Instructions:
**1)** In the blog post about a family's old slides, what hit mark did the blog pass in the last month?
**2)** Pick up the blog post about a family's old slides after its last line and keep writing.

Reading passage:
>> Begin
In photographic terms, this was a pretty amazing life. Picture perfect and lived, at least partly, in exotic places worth commemorating in permanent, analog form. And to be able to practice the art of street photography...

There are always vacations sometimes the family came along for the ride...

But eventually, the child grows up and starts moving on...

 Until the boyfriend becomes part of the life of the family... 

  And the baby is all grown up. Just like that. *click* *click* *click*

Photography is the art of storytelling. This random story is fascinating and made me contemplate my own life and family. The best photos are the ones that help us relate to our world or at least slow us  down enough to think.

I am also curious by nature. Who were these people? Did they live good lives past the late 1960s? How did all of these slides, a family history writ large, end up in the hands of an ebay seller?

I had been mulling this post for a month and was finally moved to action by reading this post from a fellow Google+ photographer: http://www.enlightphoto.com/views/2013/10/14/a-photographic-life-and-then.htm  This professional took on the task of helping a family sort through many thousands of slides left behind by another pro. Unfortunately, the photographer took the encrypted passwords for digital storage to the grave. That is a mistake I'll need to avoid.

Maybe I am hopelessly voyeuristic. Either way, I'd love to read your thoughts and opinions on this post. In the last month, this blog kicked over the 60,000 hit mark with precious little attention from me. I very much appreciate people like you who stop by and actually read all the way to the end.

Please share the Blogger love. There is a handy Google +1 button on this page. You can also find me on Google+.


  1. Excellent old Kodachrome. Those are some wonderful slides.
    It will be here long after all the digital photographic garbage bites the dust and even longer. Needless to say, I regret the demise of Kodachrome. I still shoot much more regular film (both transparency and reversal) than I have shot digital. Between formats (and passwords) and other digital disadvantages I see no reason to quit real photography until I am forced to quit when no one makes film or chemistry.

  2. Very interesting Kodachrome photos, you already got me with the Olivetti piece alone (surprise, surprise). The third pic is at Wabash Ave. by the Loop in downtown Chicago. And I love the photos of the camera shop and the red car.

    Like you, I'm also incurably curious and "voyeuristic." ( :

  3. Wow that is really extraordinary! They sure seemed to have a nice life. That Olivetti storefront would make an awesome typosphere postcard.

  4. One of the factors that will get me to buy a whole camera just to get the lens is if there's a half-exposed roll of film in it. I have an old Vivitar 35mm in such a state that I'm slowly exposing the rest of the roll on. it's always interesting to see what little slice of someone else's life you might get

  5. What I wouldn't give to get hold of that BMW R75...

  6. You can have the Beemer, I want that Chrysler Imperial!

  7. These are such wonderful photos.

    And Guys, I'm in the fight for the BMW too. What a classic bike. Look at those beautiful panniers!
>> End
Material:
>> Begin
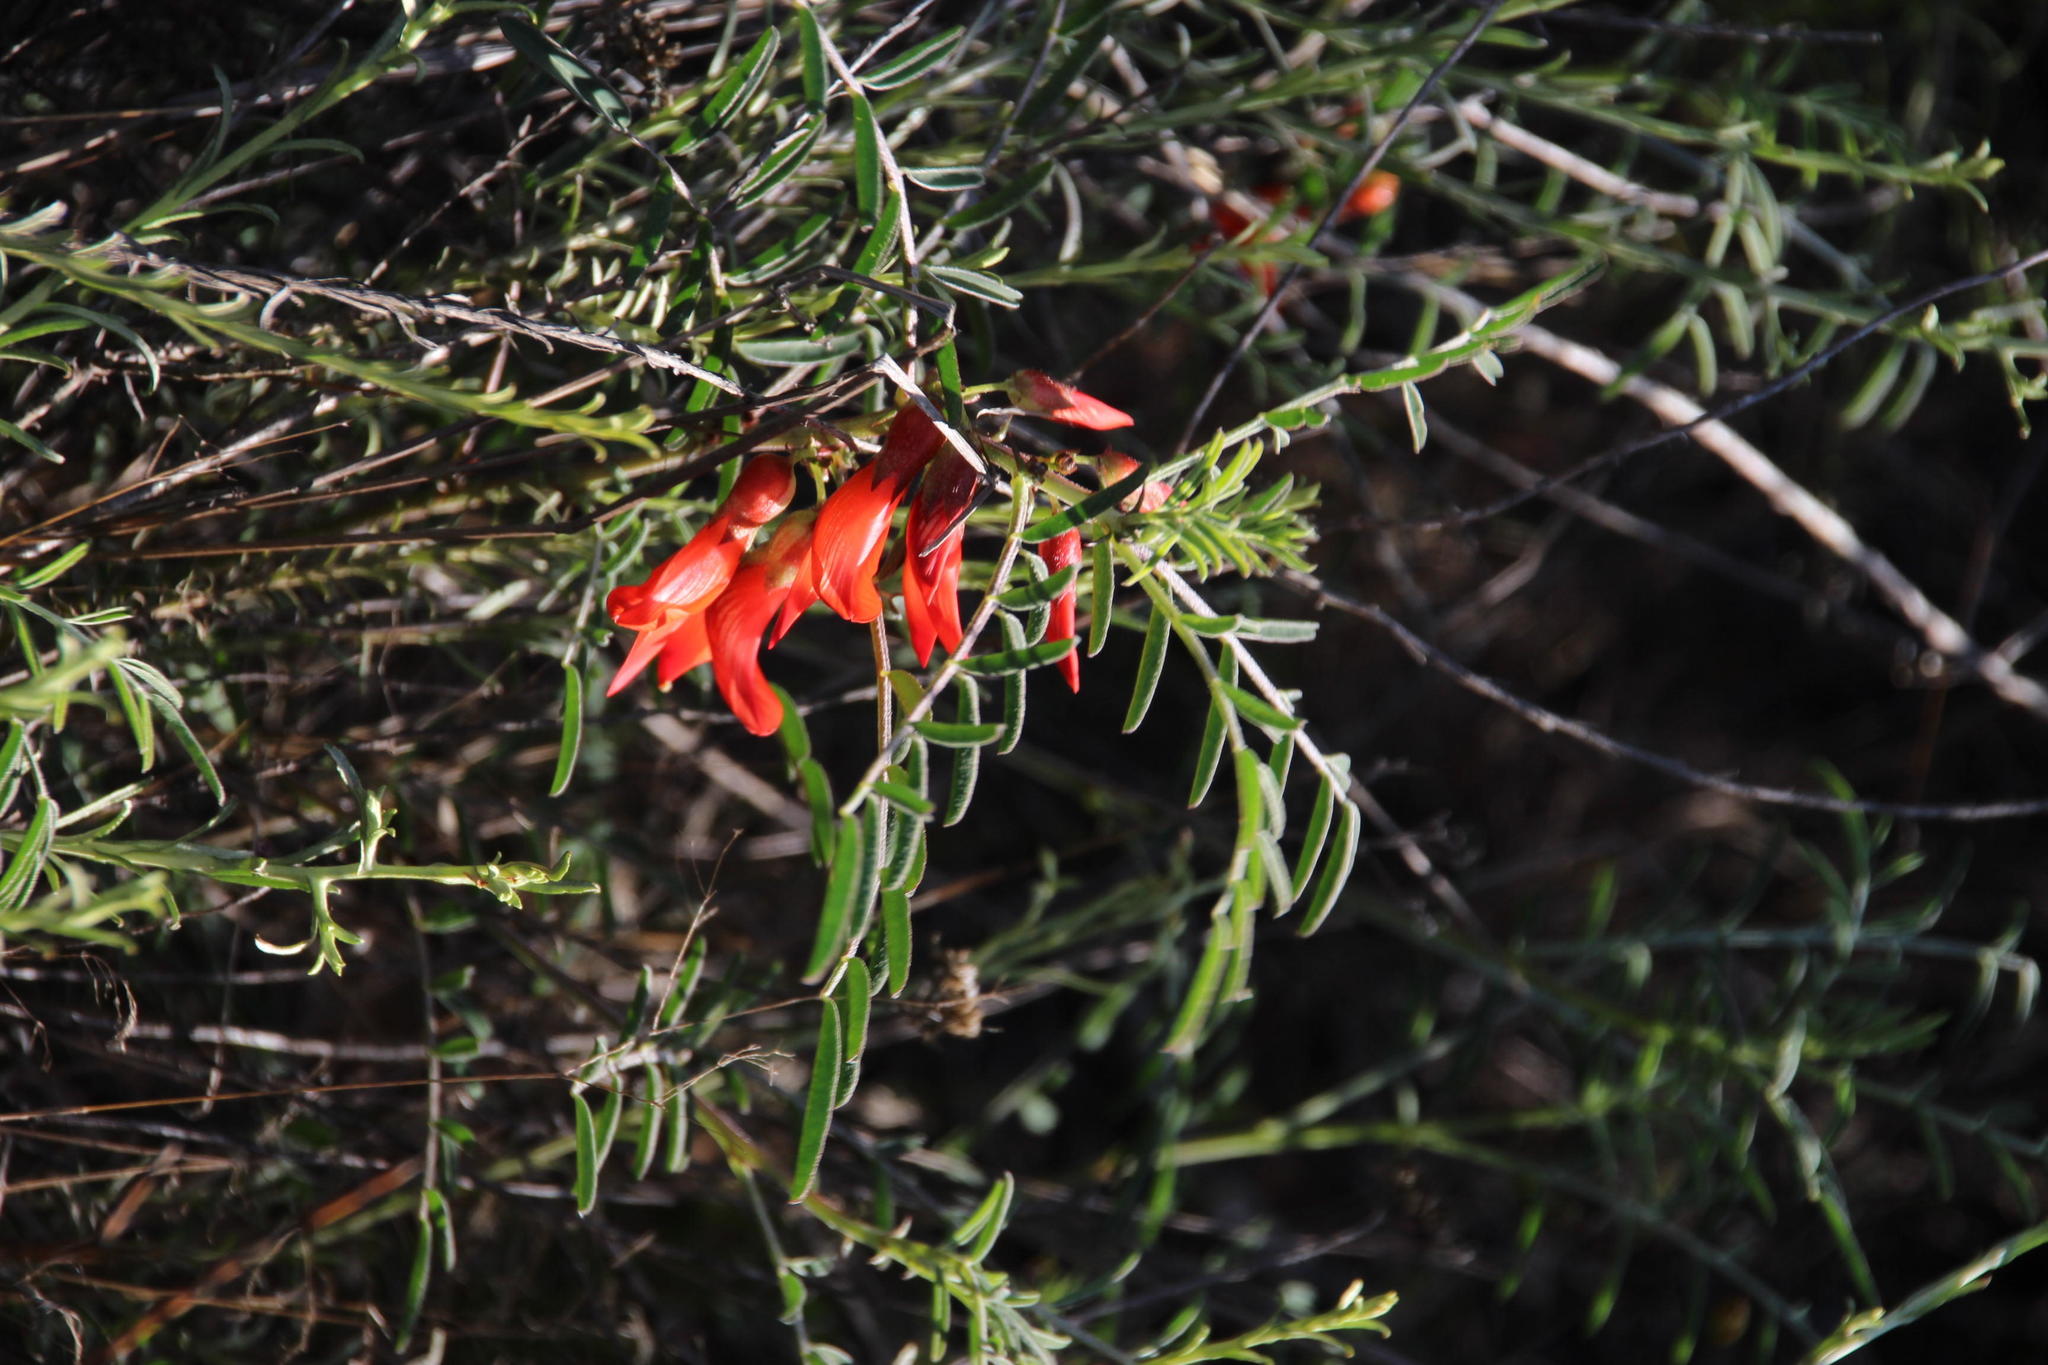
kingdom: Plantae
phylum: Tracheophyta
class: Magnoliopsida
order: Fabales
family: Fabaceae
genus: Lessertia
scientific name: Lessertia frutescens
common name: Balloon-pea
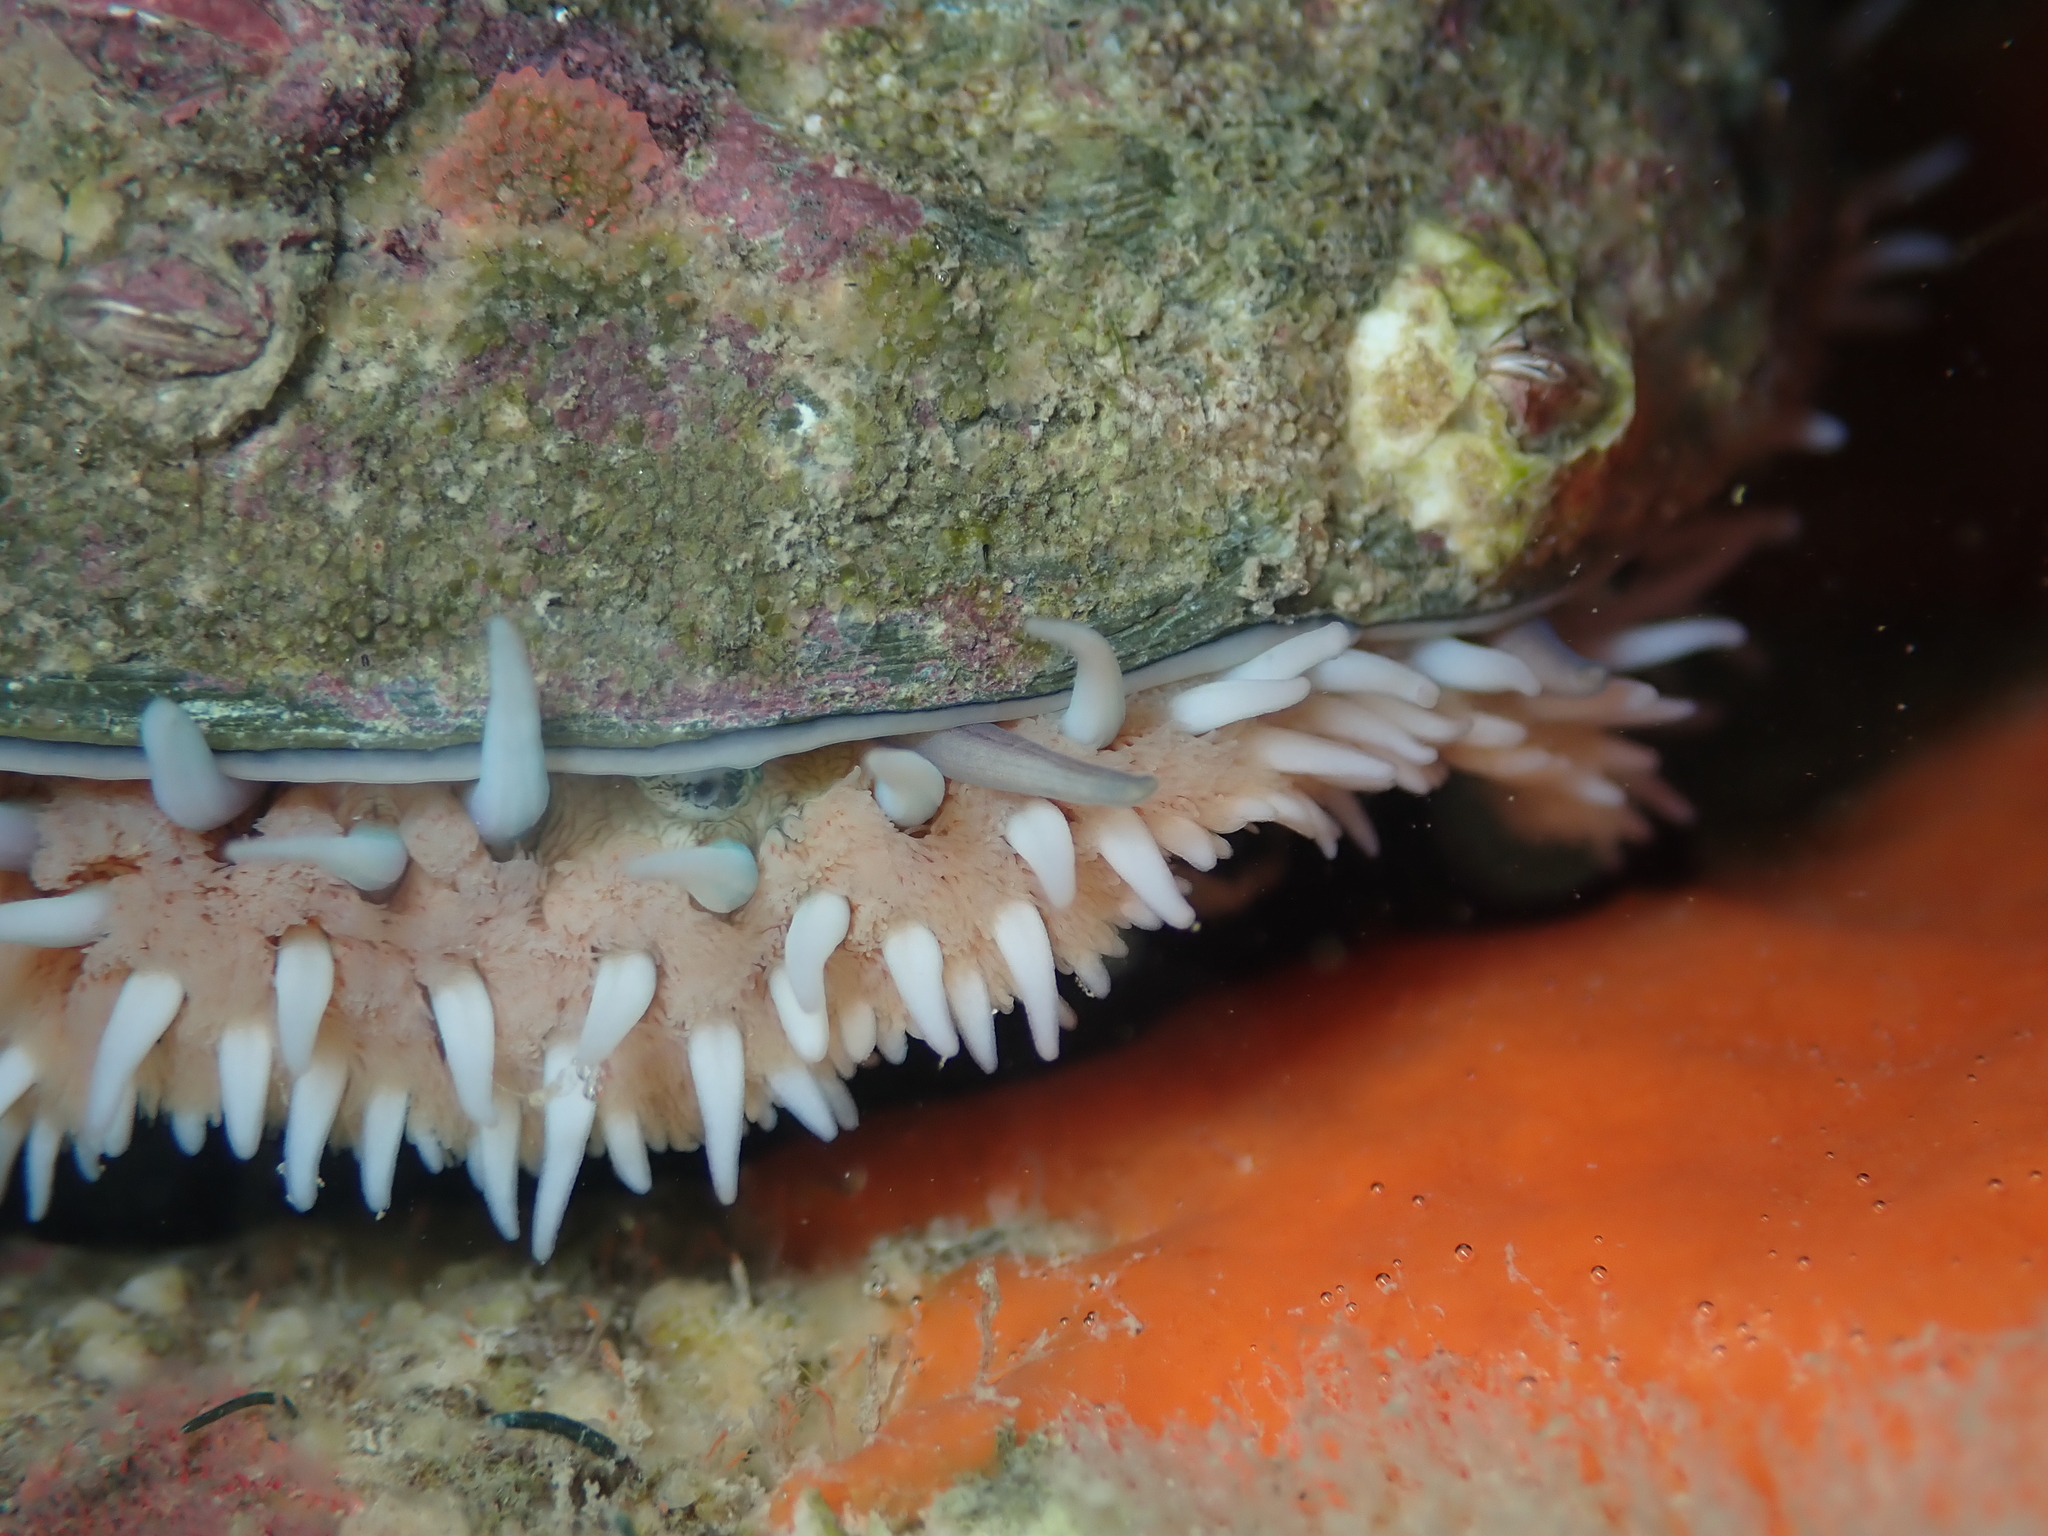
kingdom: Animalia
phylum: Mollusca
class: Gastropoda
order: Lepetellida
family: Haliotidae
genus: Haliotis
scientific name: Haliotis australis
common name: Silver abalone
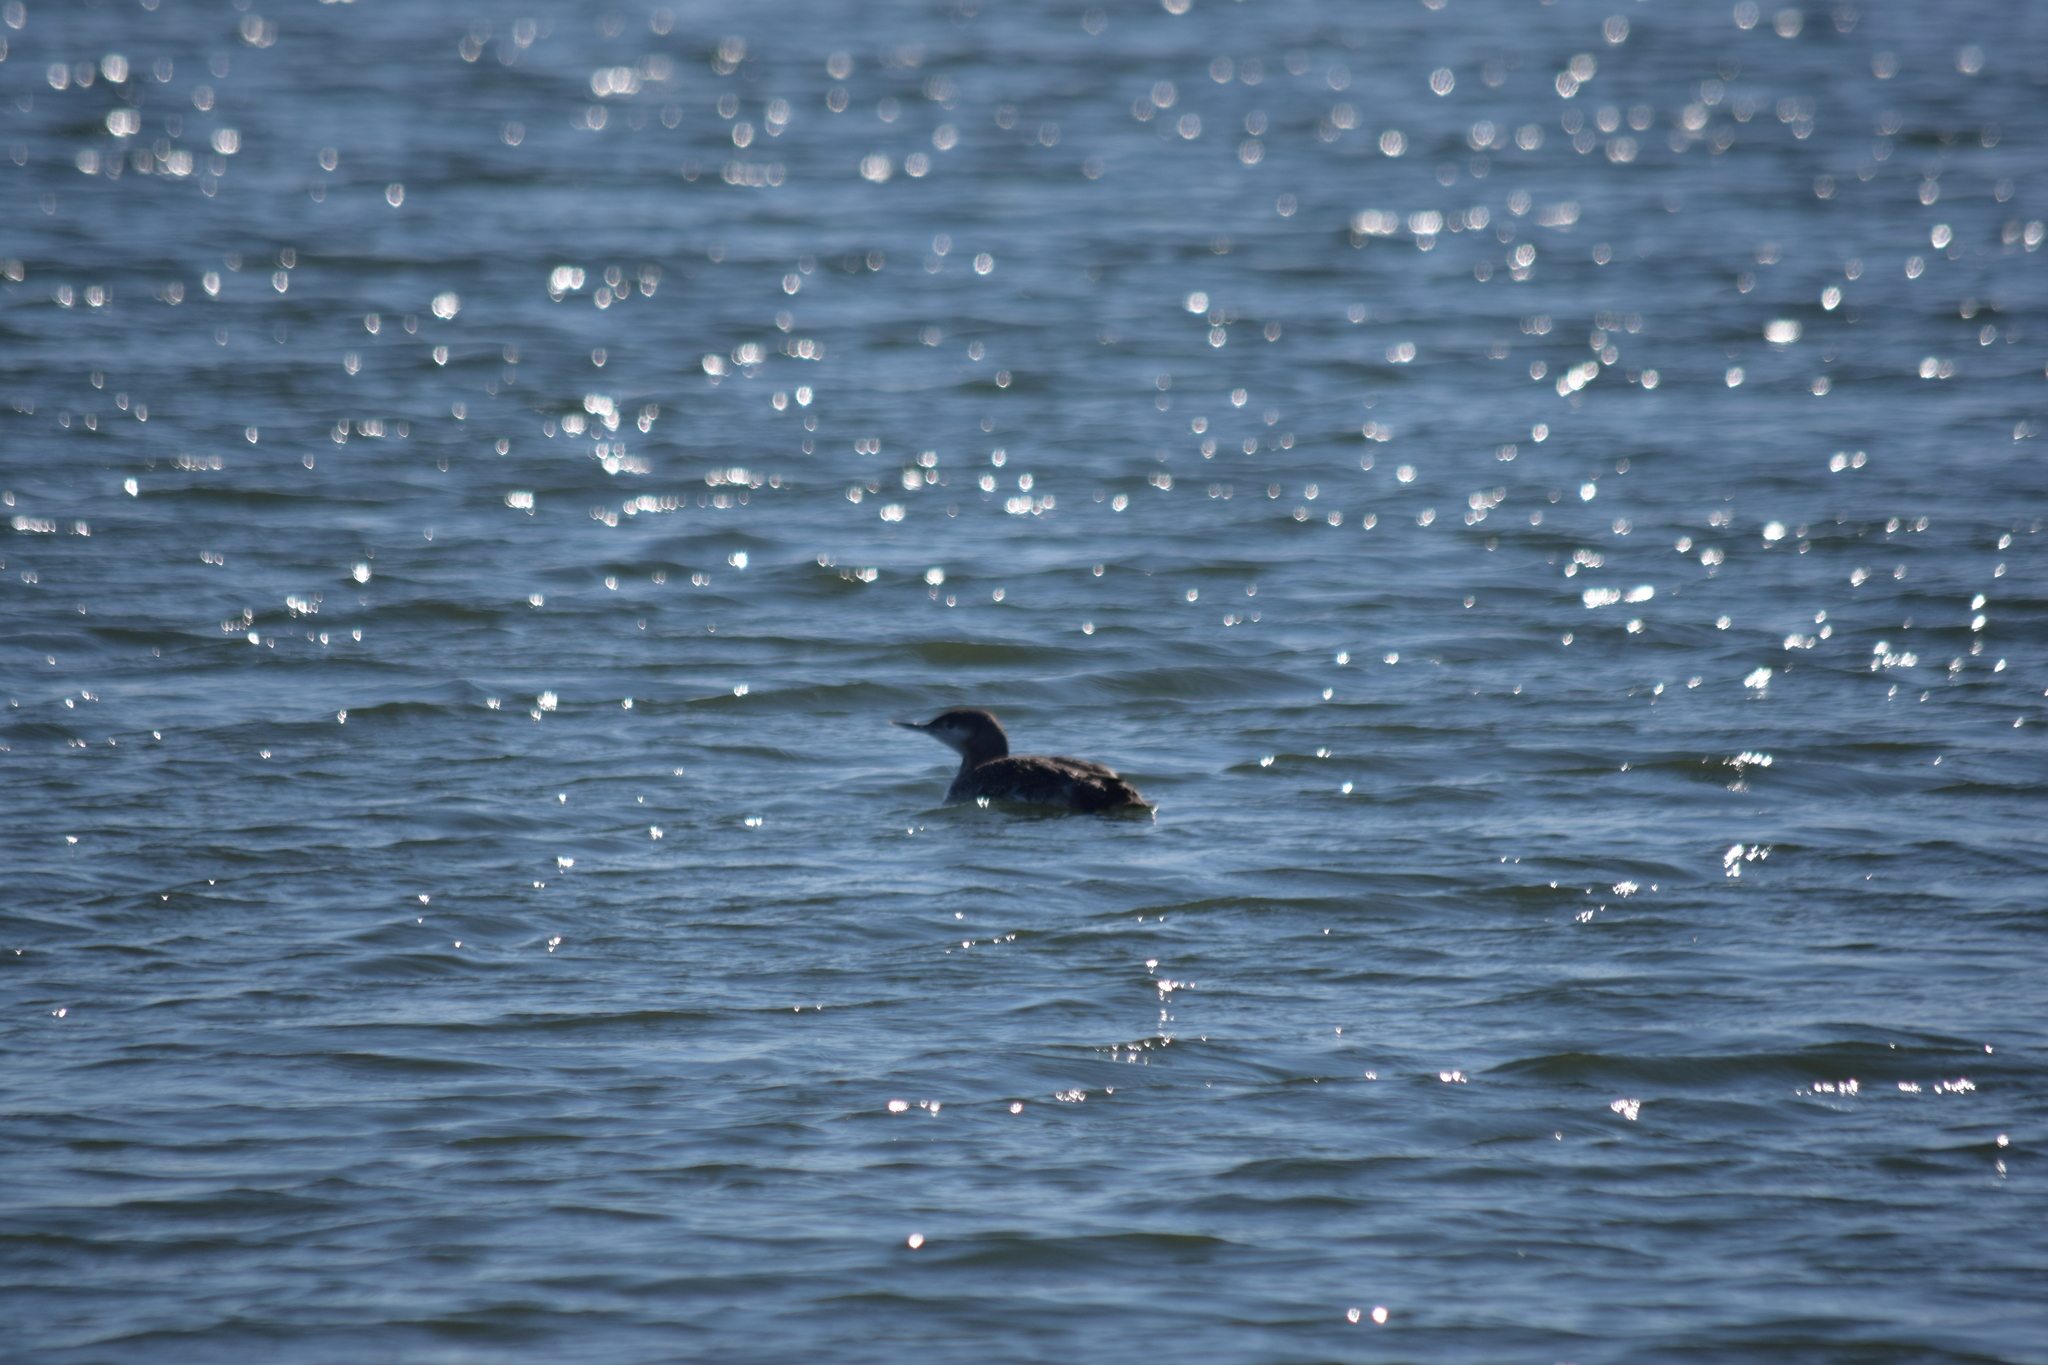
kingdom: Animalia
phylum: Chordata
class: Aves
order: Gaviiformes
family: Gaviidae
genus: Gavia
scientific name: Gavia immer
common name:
>> End
Expected results:
**1)** The 60,000 hit mark.

**2)**
  8. Really interesting windows into the past! The color makes it all present and real in an eerie way.

    You will also find this interesting if you're not yet aware of this photographer. Robert M told me about her last night:


  9. Bill: The last roll of Kodachrome was processed here in Kansas. One of National Geographic's photographers traveled around the world for that last 36 frames. Plug some keywords into Youtube for the video.

    Ton: I regret not having purchased the Olivetti slide the first time it was listed. It sold the second time for $41 in heavy bidding. I also recognized some Chicago locations.

    Notagain: I like the postcard idea! That image is in my desktop wallpaper rotation.

    Ted: Cool. I ran across a website last year that featured found images from old cameras. I'll have to track it down. Sheepishly, I admit to having a partial roll of Reala 120 sitting in a Yashica TLR. I need to send it out and see if anything good comes of it. It was the last roll of film I took after getting a Canon Digital Rebel.

    Erik: That bike is to die for! The scene was just perfect with this fashion conscience family.

    Miguel: Words cannot express how much I love finned beasts and the Imperials from that era. That car probably cost as much as a small home at the time.

    Scott: Yeah, get in line ;-)

    Richard: I'll check out that website. Rummage around on my Google+ collection if you want to see some of the Ektachrome and Kodachrome similes I've done. I can add artificial grain or leave it out. I tend to leave it out unless I'm doing black and white conversions. The DxO Filmpack 3 software was offered free through Sony not to long ago. Love it.

  10. As a life-long photographer now in my 70's, the mystery of how those slides got from the archives a well-to-do family to an eBay seller is a haunting one. One of my fears is that not only my photos, but the photos and papers of my family going back for several generations could some day be dumpsterized when the kids, frantically taking time off from more pressing chores, have to come over and clean the old place out.

  11. Great photos, Dwayne! People took a little more pride in how they presented themselves back then. That Olivetti window display is cool, too, with the "give the gift of an Olivetti Lettera 32" suggestion on the window. Try doing that with an iStore-front these days!

  12. TonysVision: I know exactly how you feel. I also don't relish being in the position of having to help clean out parent and in-law's estates for the same reason. There are just too many ways to make mistakes.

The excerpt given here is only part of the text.